Watch it in action
metronovon doesn’t make single images that shout. He builds entire future atmospheres — calm interiors, cultural echoes, and speculative objects that feel preserved in a gallery of tomorrow.
Silent Futures, but with human warmth
At the center is Silent Futures, a sequence of worlds where progress is never cold or empty. Rooms still hold beloved things. Symbols of home, memory, and ancestry survive inside futuristic settings. The result is less dystopia than a soft, reflective sci-fi mood.
One of the most striking sets is What the Future Kept, where the Highlander image sits beside Ainu, Bedouin, and Tibetan references — a visual reminder that future design can carry culture instead of erasing it.
Future Prototypes feel like objects from a parallel museum
His Future Prototypes series pushes the idea further. These imagined devices are not tech demos.

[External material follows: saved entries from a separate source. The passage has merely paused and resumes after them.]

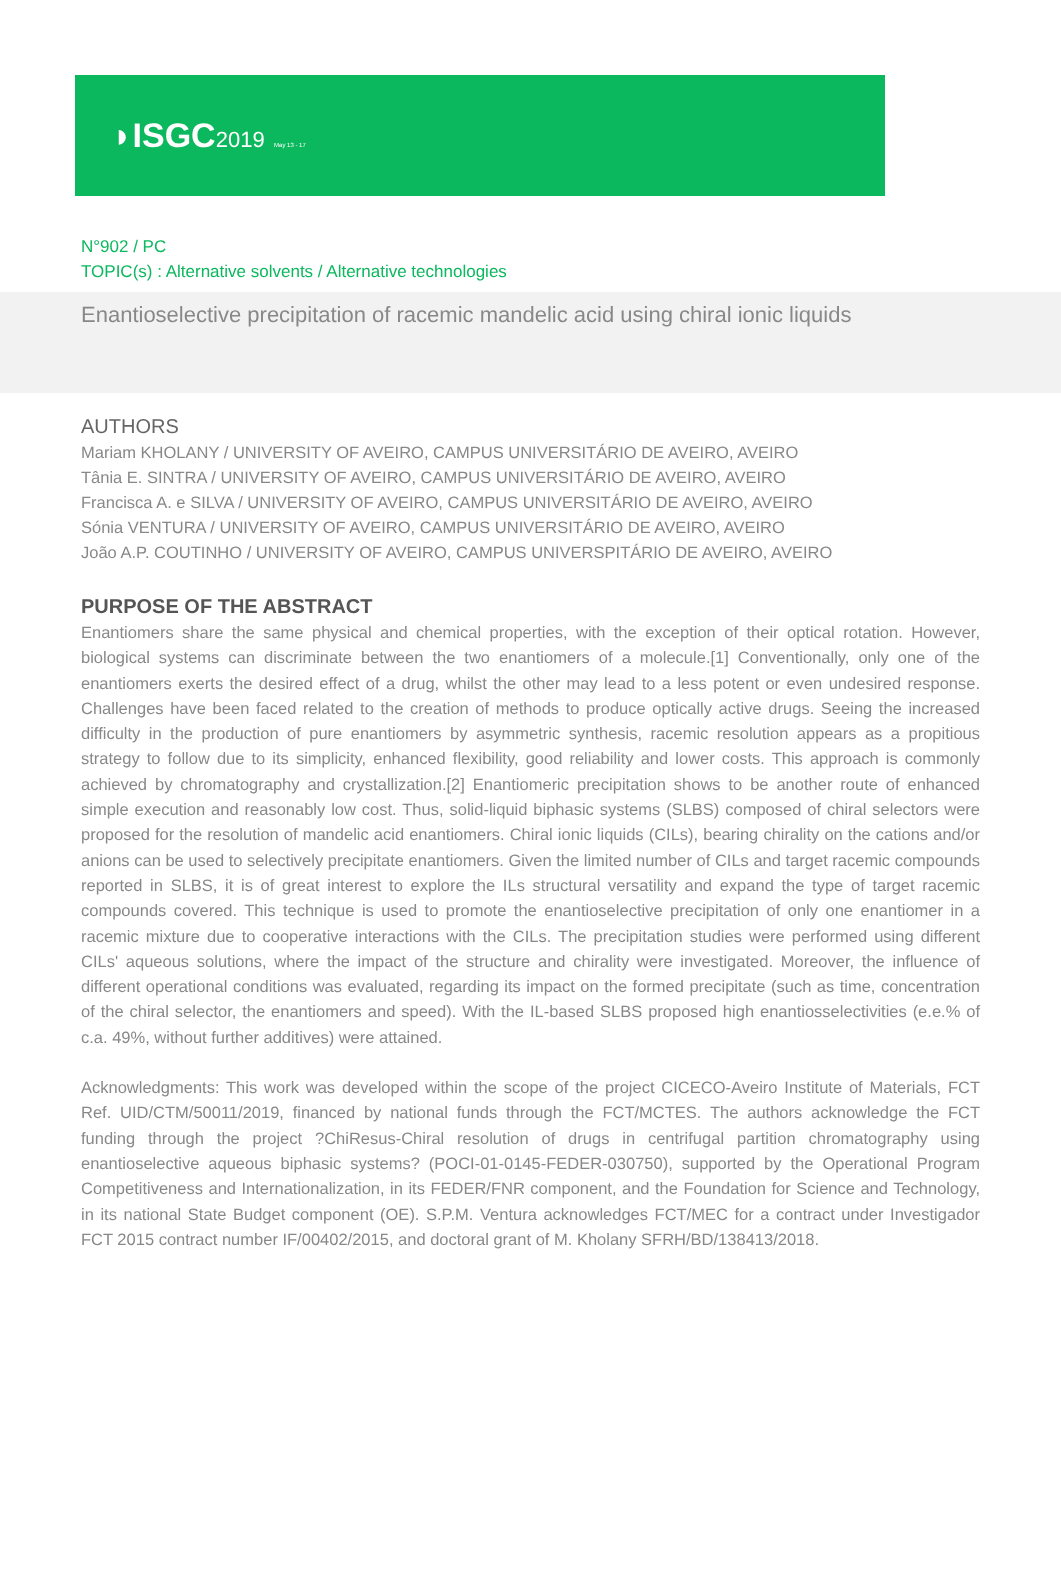◗ISGC2019 May 13 - 17
N°902 / PC
TOPIC(s) : Alternative solvents / Alternative technologies
Enantioselective precipitation of racemic mandelic acid using chiral ionic liquids
AUTHORS
Mariam KHOLANY / UNIVERSITY OF AVEIRO, CAMPUS UNIVERSITÁRIO DE AVEIRO, AVEIRO
Tânia E. SINTRA / UNIVERSITY OF AVEIRO, CAMPUS UNIVERSITÁRIO DE AVEIRO, AVEIRO
Francisca A. e SILVA / UNIVERSITY OF AVEIRO, CAMPUS UNIVERSITÁRIO DE AVEIRO, AVEIRO
Sónia VENTURA / UNIVERSITY OF AVEIRO, CAMPUS UNIVERSITÁRIO DE AVEIRO, AVEIRO
João A.P. COUTINHO / UNIVERSITY OF AVEIRO, CAMPUS UNIVERSPITÁRIO DE AVEIRO, AVEIRO
PURPOSE OF THE ABSTRACT
Enantiomers share the same physical and chemical properties, with the exception of their optical rotation. However, biological systems can discriminate between the two enantiomers of a molecule.[1] Conventionally, only one of the enantiomers exerts the desired effect of a drug, whilst the other may lead to a less potent or even undesired response. Challenges have been faced related to the creation of methods to produce optically active drugs. Seeing the increased difficulty in the production of pure enantiomers by asymmetric synthesis, racemic resolution appears as a propitious strategy to follow due to its simplicity, enhanced flexibility, good reliability and lower costs. This approach is commonly achieved by chromatography and crystallization.[2] Enantiomeric precipitation shows to be another route of enhanced simple execution and reasonably low cost. Thus, solid-liquid biphasic systems (SLBS) composed of chiral selectors were proposed for the resolution of mandelic acid enantiomers. Chiral ionic liquids (CILs), bearing chirality on the cations and/or anions can be used to selectively precipitate enantiomers. Given the limited number of CILs and target racemic compounds reported in SLBS, it is of great interest to explore the ILs structural versatility and expand the type of target racemic compounds covered. This technique is used to promote the enantioselective precipitation of only one enantiomer in a racemic mixture due to cooperative interactions with the CILs. The precipitation studies were performed using different CILs' aqueous solutions, where the impact of the structure and chirality were investigated. Moreover, the influence of different operational conditions was evaluated, regarding its impact on the formed precipitate (such as time, concentration of the chiral selector, the enantiomers and speed). With the IL-based SLBS proposed high enantiosselectivities (e.e.% of c.a. 49%, without further additives) were attained.
Acknowledgments: This work was developed within the scope of the project CICECO-Aveiro Institute of Materials, FCT Ref. UID/CTM/50011/2019, financed by national funds through the FCT/MCTES. The authors acknowledge the FCT funding through the project ?ChiResus-Chiral resolution of drugs in centrifugal partition chromatography using enantioselective aqueous biphasic systems? (POCI-01-0145-FEDER-030750), supported by the Operational Program Competitiveness and Internationalization, in its FEDER/FNR component, and the Foundation for Science and Technology, in its national State Budget component (OE). S.P.M. Ventura acknowledges FCT/MEC for a contract under Investigador FCT 2015 contract number IF/00402/2015, and doctoral grant of M. Kholany SFRH/BD/138413/2018.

They read like artifacts from a civilization that designs for curiosity, connection, and human flourishing.
- SpectraVisor — a wearable archive of moments and memory
- AirBrella — a rooftop-dispatched umbrella system
- AromaSculptor — scent as a carrier of distance and recollection
- PulseCaster — music translated into a shared urban rhythm
Now entering a major museum context
That museum feeling is not accidental. metronovon is listed as an invited artist for Busan Museum of Art’s 2026 exhibition, which focuses on digital narrative and story in the contemporary era. His work lands neatly in that space: part speculative design, part digital storytelling, part visual poem.
The effect is subtle, but unforgettable: future scenes that don’t feel engineered for spectacle — they feel remembered.